I was a secondary Modern Foreign Languages teacher and I have fairly good knowledge of grammar. Pearson invited MFL GCSE examiners to mark KS2 SPaG tests, because it was considered that we had the skills needed. MFL teachers often boast that they have a better knowledge of grammar than English teachers, but even they would have been pushed to achieve full marks.
It is very useful for pupils to arrive in secondary school having a firm grasp of the basic parts of speech and to know, for example, that 'run' can be a verb and a noun. However, some of the terminology used in the KS2 tests isn't even the same as secondary MFL teachers use. Either pupils will have to be retaught or secondary teachers will have to change the terminology they've been using for decades.

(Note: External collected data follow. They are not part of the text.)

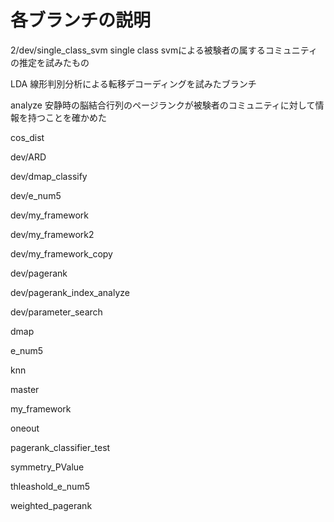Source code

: # 各ブランチの説明
2/dev/single_class_svm
single class svmによる被験者の属するコミュニティの推定を試みたもの

LDA
線形判別分析による転移デコーディングを試みたブランチ

analyze
安静時の脳結合行列のページランクが被験者のコミュニティに対して情報を持つことを確かめた

cos_dist

dev/ARD

dev/dmap_classify

dev/e_num5

dev/my_framework

dev/my_framework2

dev/my_framework_copy

dev/pagerank

dev/pagerank_index_analyze

dev/parameter_search

dmap

e_num5

knn

master

my_framework

oneout

pagerank_classifier_test

symmetry_PValue

thleashold_e_num5

weighted_pagerank
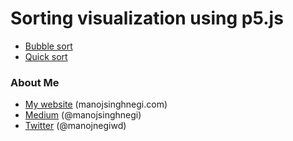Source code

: Sorting visualization using p5.js
====================

* [Bubble sort](./bubblesort)
* [Quick sort](./quicksort)

### About Me

 * [My website](http://manojsinghnegi.com) (manojsinghnegi.com)
 * [Medium](https://medium.com/@manojsinghnegi) (@manojsinghnegi)
 * [Twitter](http://twitter.com/manojnegiwd) (@manojnegiwd)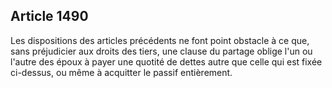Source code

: Article 1490
----
Les dispositions des articles précédents ne font point obstacle à ce que, sans
préjudicier aux droits des tiers, une clause du partage oblige l'un ou l'autre
des époux à payer une quotité de dettes autre que celle qui est fixée ci-dessus,
ou même à acquitter le passif entièrement.
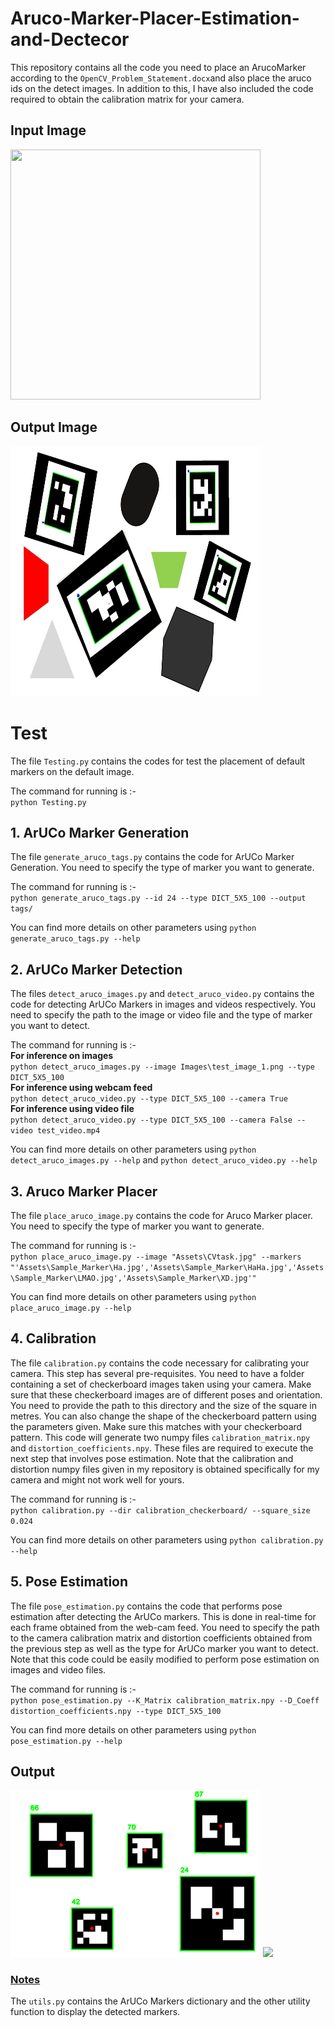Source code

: # Aruco-Marker-Placer-Estimation-and-Dectecor

This repository contains all the code you need to place an ArucoMarker
according to the `OpenCV_Problem_Statement.docx`and also place the aruco 
ids on the detect images. In addition to this, I have also 
included the code required to obtain the calibration matrix for your 
camera.

## Input Image
<img src = '[\Assets\CVtask.jpg](https://github.com/RajaBabu15/Aruco-Marker-Placer-and-Detector/blob/main/Aruco-Marker-Placer-and-Detector/Assets/CVtask.jpg)' width=400 height=400>

## Output Image
<img src = 'Assets\CVtask_Output.jpg' width=400 height=400>

# Test
The file `Testing.py` contains the codes for test the placement of default markers
on the default image.

The command for running is :-  
`python Testing.py`

## 1. ArUCo Marker Generation
The file `generate_aruco_tags.py` contains the code for ArUCo Marker Generation.
You need to specify the type of marker you want to generate.

The command for running is :-  
`python generate_aruco_tags.py --id 24 --type DICT_5X5_100 --output tags/`

You can find more details on other parameters using `python generate_aruco_tags.py --help`

## 2. ArUCo Marker Detection
The files `detect_aruco_images.py` and `detect_aruco_video.py` contains the code for detecting
ArUCo Markers in images and videos respectively. You need to specify the path to the image or 
video file and the type of marker you want to detect.

The command for running is :-  
**For inference on images**   
`python detect_aruco_images.py --image Images\test_image_1.png --type DICT_5X5_100`  
**For inference using webcam feed**  
`python detect_aruco_video.py --type DICT_5X5_100 --camera True `  
**For inference using video file**   
`python detect_aruco_video.py --type DICT_5X5_100 --camera False --video test_video.mp4`  

You can find more details on other parameters using `python detect_aruco_images.py --help`
and `python detect_aruco_video.py --help`

## 3. Aruco Marker Placer
The file `place_aruco_image.py` contains the code for Aruco Marker placer.
You need to specify the type of marker you want to generate.

The command for running is :-  
`python place_aruco_image.py --image "Assets\CVtask.jpg" --markers "'Assets\Sample_Marker\Ha.jpg','Assets\Sample_Marker\HaHa.jpg','Assets\Sample_Marker\LMAO.jpg','Assets\Sample_Marker\XD.jpg'"`

You can find more details on other parameters using `python place_aruco_image.py --help`

## 4. Calibration
The file `calibration.py` contains the code necessary for calibrating your camera. This step 
has several pre-requisites. You need to have a folder containing a set of checkerboard images 
taken using your camera. Make sure that these checkerboard images are of different poses and 
orientation. You need to provide the path to this directory and the size of the square in metres. 
You can also change the shape of the checkerboard pattern using the parameters given. Make sure this
matches with your checkerboard pattern. This code will generate two numpy files `calibration_matrix.npy` and `distortion_coefficients.npy`. These files are required to execute the next step that involves pose estimation. 
Note that the calibration and distortion numpy files given in my repository is obtained specifically for my camera 
and might not work well for yours.   

The command for running is :-  
`python calibration.py --dir calibration_checkerboard/ --square_size 0.024`

You can find more details on other parameters using `python calibration.py --help`  

## 5. Pose Estimation  
The file `pose_estimation.py` contains the code that performs pose estimation after detecting the 
ArUCo markers. This is done in real-time for each frame obtained from the web-cam feed. You need to specify 
the path to the camera calibration matrix and distortion coefficients obtained from the previous step as well 
as the type for ArUCo marker you want to detect. Note that this code could be easily modified to perform 
pose estimation on images and video files.  

The command for running is :-  
`python pose_estimation.py --K_Matrix calibration_matrix.npy --D_Coeff distortion_coefficients.npy --type DICT_5X5_100`  


You can find more details on other parameters using `python pose_estimation.py --help`  

## Output

<img src ='Images/output_sample.png' width = 400>  

<img src ='Images/pose_output.gif'>

### <ins>Notes</ins>
The `utils.py` contains the ArUCo Markers dictionary and the other utility function to display the detected markers.
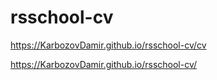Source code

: # rsschool-cv

https://KarbozovDamir.github.io/rsschool-cv/cv

https://KarbozovDamir.github.io/rsschool-cv/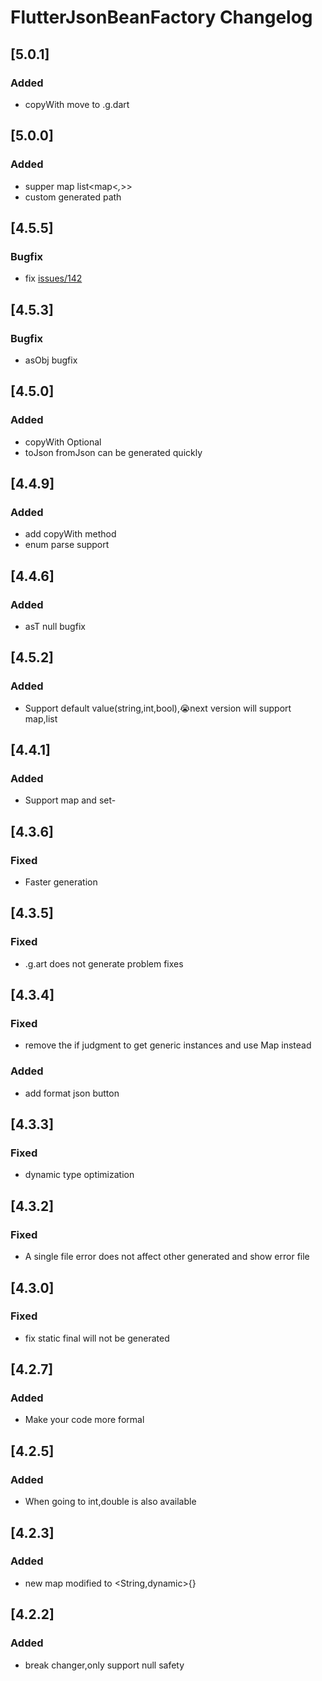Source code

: <!-- Keep a Changelog guide -> https://keepachangelog.com -->

# FlutterJsonBeanFactory Changelog

## [5.0.1]

### Added

- copyWith move to .g.dart

## [5.0.0]

### Added

- supper map list<map<*,*>>
- custom generated path

## [4.5.5]

### Bugfix

- fix [issues/142](https://github.com/fluttercandies/FlutterJsonBeanFactory/issues/142)

## [4.5.3]

### Bugfix

- asObj bugfix

## [4.5.0]

### Added

- copyWith Optional
- toJson fromJson can be generated quickly

## [4.4.9]

### Added

- add copyWith method
- enum parse support

## [4.4.6]

### Added

- asT null bugfix

## [4.5.2]

### Added

- Support default value(string,int,bool),😭next version will support map,list

## [4.4.1]

### Added

- Support map and set-

## [4.3.6]

### Fixed

- Faster generation

## [4.3.5]

### Fixed

- .g.art does not generate problem fixes

## [4.3.4]

### Fixed

- remove the if judgment to get generic instances and use Map instead

### Added

- add format json button

## [4.3.3]

### Fixed

- dynamic type optimization

## [4.3.2]

### Fixed

- A single file error does not affect other generated and show error file

## [4.3.0]

### Fixed

- fix static final will not be generated

## [4.2.7]

### Added

- Make your code more formal

## [4.2.5]

### Added

- When going to int,double is also available

## [4.2.3]

### Added

- new map modified to <String,dynamic>{}

## [4.2.2]

### Added

- break changer,only support null safety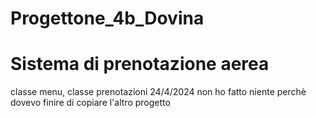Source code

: # Progettone_4b_Dovina 
# Sistema di prenotazione aerea 
classe menu, classe prenotazioni 
24/4/2024 non ho fatto niente perchè dovevo finire di copiare l'altro progetto
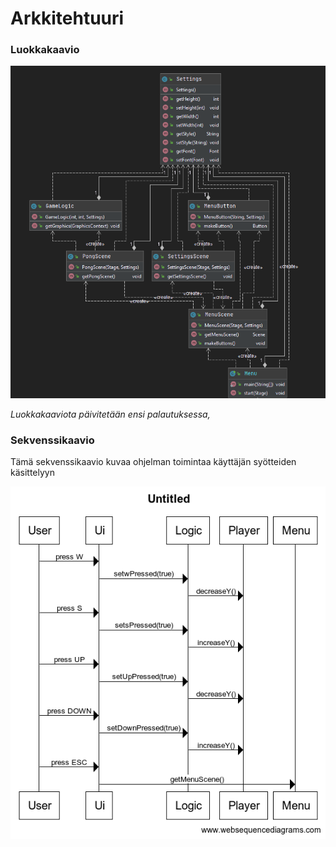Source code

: <h1>Arkkitehtuuri</h2>

### Luokkakaavio

<img src="https://github.com/isakpulkki/ot-harjoitustyo/blob/5be0e73879f20b9a7a443c59c075d37190eb3dbd/dokumentaatio/images/uml.png" width="750">

<em>Luokkakaaviota päivitetään ensi palautuksessa,</em>
### Sekvenssikaavio

Tämä sekvenssikaavio kuvaa ohjelman toimintaa käyttäjän syötteiden käsittelyyn

<img src="https://github.com/isakpulkki/ot-harjoitustyo/blob/master/dokumentaatio/images/sekvenssikaavio.png" width="750">

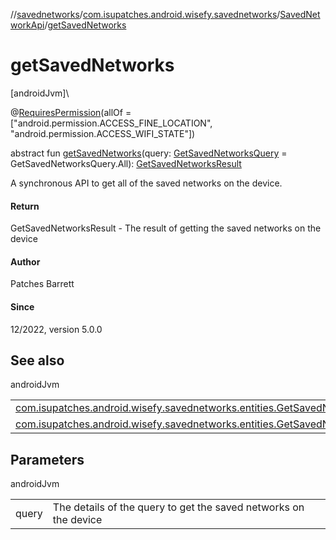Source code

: //[savednetworks](../../../index.md)/[com.isupatches.android.wisefy.savednetworks](../index.md)/[SavedNetworkApi](index.md)/[getSavedNetworks](get-saved-networks.md)

# getSavedNetworks

[androidJvm]\

@[RequiresPermission](https://developer.android.com/reference/kotlin/androidx/annotation/RequiresPermission.html)(allOf = [&quot;android.permission.ACCESS_FINE_LOCATION&quot;, &quot;android.permission.ACCESS_WIFI_STATE&quot;])

abstract fun [getSavedNetworks](get-saved-networks.md)(query: [GetSavedNetworksQuery](../../com.isupatches.android.wisefy.savednetworks.entities/-get-saved-networks-query/index.md) = GetSavedNetworksQuery.All): [GetSavedNetworksResult](../../com.isupatches.android.wisefy.savednetworks.entities/-get-saved-networks-result/index.md)

A synchronous API to get all of the saved networks on the device.

#### Return

GetSavedNetworksResult - The result of getting the saved networks on the device

#### Author

Patches Barrett

#### Since

12/2022, version 5.0.0

## See also

androidJvm

| | |
|---|---|
| [com.isupatches.android.wisefy.savednetworks.entities.GetSavedNetworksQuery](../../com.isupatches.android.wisefy.savednetworks.entities/-get-saved-networks-query/index.md) |  |
| [com.isupatches.android.wisefy.savednetworks.entities.GetSavedNetworksResult](../../com.isupatches.android.wisefy.savednetworks.entities/-get-saved-networks-result/index.md) |  |

## Parameters

androidJvm

| | |
|---|---|
| query | The details of the query to get the saved networks on the device |
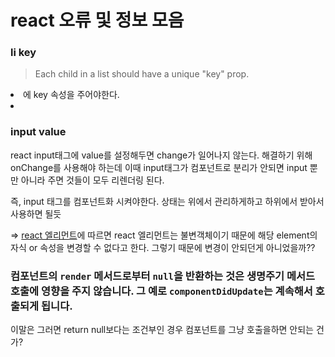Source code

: # react 오류 및 정보 모음

### li key

>  Each child in a list should have a unique "key" prop.

<li> 에 key 속성을 주어야한다. 

<li key={id}></li>



### input value

react input태그에 value를 설정해두면 change가 일어나지 않는다. 해결하기 위해 onChange를 사용해야 하는데 이때 input태그가 컴포넌트로 분리가 안되면 input 뿐만 아니라 주면 것들이 모두 리렌더링 된다. 

즉, input 태그를 컴포넌트화 시켜야한다. 상태는 위에서 관리하게하고 하위에서 받아서 사용하면 될듯

 => [react 엘리먼트](https://ko.reactjs.org/docs/rendering-elements.html)에 따르면 react 엘리먼트는 불변객체이기 때문에 해당 element의 자식 or 속성을 변경할 수 없다고 한다. 그렇기 때문에 변경이 안되던게 아니었을까??

### 컴포넌트의 `render` 메서드로부터 `null`을 반환하는 것은 생명주기 메서드 호출에 영향을 주지 않습니다. 그 예로 `componentDidUpdate`는 계속해서 호출되게 됩니다.

이말은 그러면 return null보다는 조건부인 경우 컴포넌트를 그냥 호출을하면 안되는 건가? 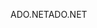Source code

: <span data-ttu-id="3c632-101">ADO.NET</span><span class="sxs-lookup"><span data-stu-id="3c632-101">ADO.NET</span></span>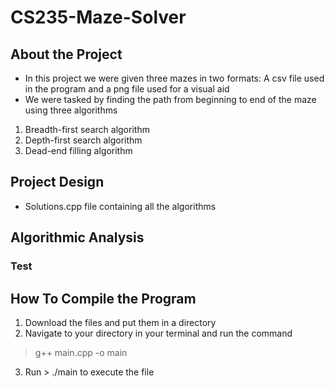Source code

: # CS235-Maze-Solver


## About the Project

* In this project we were given three mazes in two formats: A csv file used in the program and a png file used for a visual aid
* We were tasked by finding the path from beginning to end of the maze using three algorithms
1. Breadth-first search algorithm
2. Depth-first search algorithm
3. Dead-end filling algorithm

## Project Design

* Solutions.cpp file containing all the algorithms

## Algorithmic Analysis
### Test

## How To Compile the Program

1. Download the files and put them in a directory
2. Navigate to your directory in your terminal and run the command
> g++ main.cpp -o main
3. Run > ./main to execute the file
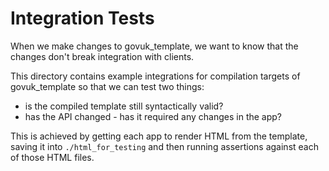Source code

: # Integration Tests

When we make changes to govuk_template, we want to know that the changes don't break integration with clients.

This directory contains example integrations for compilation targets of govuk_template so that we can test two things:

* is the compiled template still syntactically valid?
* has the API changed - has it required any changes in the app?

This is achieved by getting each app to render HTML from the template, saving it into `./html_for_testing` and then running assertions against each of those HTML files.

I hadn't a clue what a frontal adverbial is, so I looked it up. In my opinion, the DfE is misleading. Some of the examples given are indeed adverbial phrases, which have been place at the beginning of the sentence. In some cases they sound very unnatural and I wonder why on earth anybody would want to use that word order. More importantly, some of the examples given aren't adverbial phrases, but subordinate clauses.
I would love to know the background of whoever devised these tests, because it doesn't appear to have been on Planet Earth. Ten and eleven year olds are being forced to learn terminology which probably won't improve their English. When they arrive at secondary school, the teachers of the subject for which grammar is most useful, will just sigh and teach them the terminology they've always used.